当函数返回时，线程讲以静默方式退出。当函数以未处理的异常终止是，将打印堆栈跟踪，然后线程退出，其它线程继续运行。
主线程一旦运行结束，其它线程无论是否执行完都会被强制退出。

使用锁可以有效避免主线程过早或者过晚地退出而产生不可预期的结果。

import time
import datetime
import _thread

dt_format="%H:%M:%S"#自定义字符串变量作为格式输出，“时分秒”

def get_time():#获取并按格式返回当前时间
    dt=datetime.datetime.now()
    return datetime.datetime.strftime(dt,dt_format)
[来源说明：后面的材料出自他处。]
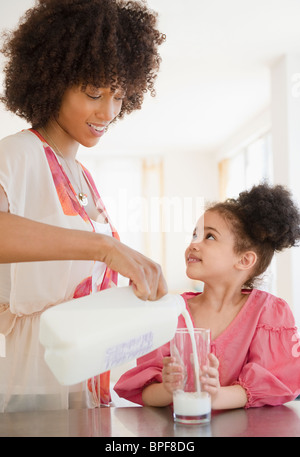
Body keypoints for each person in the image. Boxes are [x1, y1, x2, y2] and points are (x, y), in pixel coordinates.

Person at [0, 0, 167, 412]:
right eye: (94, 93)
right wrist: (106, 248)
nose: (107, 112)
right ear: (52, 80)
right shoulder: (18, 154)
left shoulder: (81, 175)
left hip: (85, 372)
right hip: (36, 374)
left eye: (118, 96)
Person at [114, 183, 300, 409]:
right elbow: (146, 394)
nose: (193, 244)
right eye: (195, 234)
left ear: (244, 260)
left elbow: (272, 387)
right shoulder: (170, 313)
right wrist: (168, 388)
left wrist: (216, 396)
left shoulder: (269, 313)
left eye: (209, 237)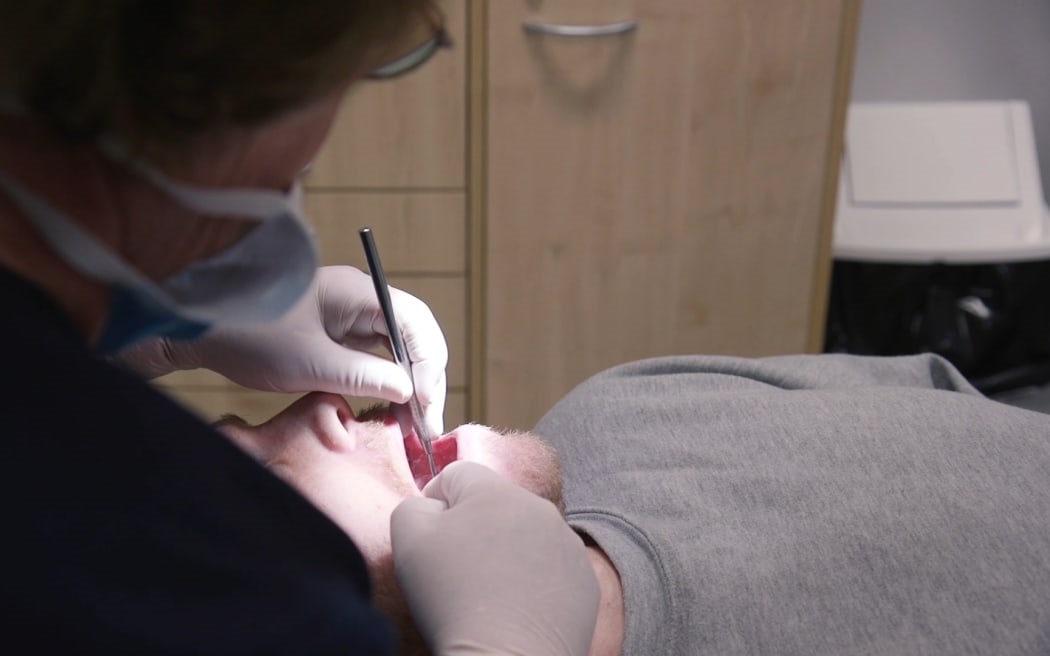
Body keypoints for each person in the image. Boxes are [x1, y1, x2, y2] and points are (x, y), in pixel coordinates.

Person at [0, 2, 598, 653]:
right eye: (265, 487)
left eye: (238, 434)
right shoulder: (233, 607)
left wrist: (156, 338)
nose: (325, 406)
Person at [219, 352, 1050, 655]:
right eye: (259, 481)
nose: (314, 404)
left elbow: (944, 395)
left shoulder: (615, 407)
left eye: (245, 420)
def thread_fun(thread_id,lock):#线程时间输出
    print("Thread %d\t start at %s"%(thread_id,get_time()))
    print("Thread %d\t sleeping"%thread_id)
    time.sleep(4)
    print("Thread %d\t finish at %s"%(thread_id,get_time()))
    lock.release()

def main():#定义主函数
    print("Main thread start at %s"%get_time())
    locks=[]
    for i in range(5):#0~4
        lock=_thread.allocate_lock()#给任务加上锁
        lock.acquire()#获取锁对象
        locks.append(lock)#把具体的锁对象加到锁列表里面去
    for i in range(5):
        _thread.start_new_thread(thread_fun,(i,locks[i]))
        time.sleep(1)
    for i in range(5):
        while locks[i].locked():#判断派生的线程有没有锁，如果有暂停主线程，直到所有的锁都释放了才会执行主线程
            time.sleep(1)
    print("Main thread finish at %s"%get_time())
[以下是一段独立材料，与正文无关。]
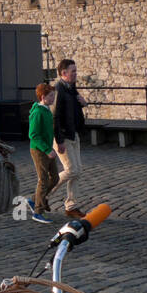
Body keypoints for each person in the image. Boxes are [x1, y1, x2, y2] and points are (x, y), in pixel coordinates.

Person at [52, 58, 88, 218]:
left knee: (78, 171)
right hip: (63, 136)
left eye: (76, 71)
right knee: (71, 170)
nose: (76, 74)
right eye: (73, 71)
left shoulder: (71, 88)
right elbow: (54, 117)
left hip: (74, 134)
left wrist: (83, 103)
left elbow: (73, 108)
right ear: (64, 73)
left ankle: (71, 206)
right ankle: (41, 195)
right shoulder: (58, 90)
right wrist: (59, 141)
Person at [25, 82, 57, 224]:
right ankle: (38, 212)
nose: (53, 98)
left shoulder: (46, 110)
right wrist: (47, 149)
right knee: (43, 180)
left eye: (53, 95)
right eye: (51, 96)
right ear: (43, 97)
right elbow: (33, 135)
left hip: (47, 149)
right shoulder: (38, 112)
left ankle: (34, 199)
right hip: (39, 150)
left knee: (55, 178)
if __name__=="__main__":#当前模块直接被执行
    main()

_thread.allocate_lock方法：返回一个Lock对象。我们可以同时开启多个线程，但是在任意时刻只能有一个线程能在解释器运行，因此需要由全局解锁器（GIL）控制运行哪个线程

Lock对象有三个常见方法：
acquire方法：无条件地获取锁定Lock对象，如果有必要，等待它被另一个线程释放。一次只有一个线程可以获取锁定，当某个线程被锁上之后，会优先执行这个锁的内容，直到锁释放才会执行其他线程。
release方法：用于释放锁。释放之前必须先锁定，可以不在同一个线程中释放锁。
lock方法：用于返回锁的状态。锁定True/否则为False。

PYTHON多线程
 多线程在python中的使用 thread

Threading模块

threading模块不仅提供了面向对象的线程实现方式，还提供了各种有用的对象和方法创建和控制线程。大部分操作围绕threading.Thread类实现。

import time
import datetime
import threading

dt_format="%H:%M:%S"#自定义字符串变量作为格式输出，“时分秒”

def get_time():#获取并按格式返回当前时间
    dt=datetime.datetime.now()
    return datetime.datetime.strftime(dt,dt_format)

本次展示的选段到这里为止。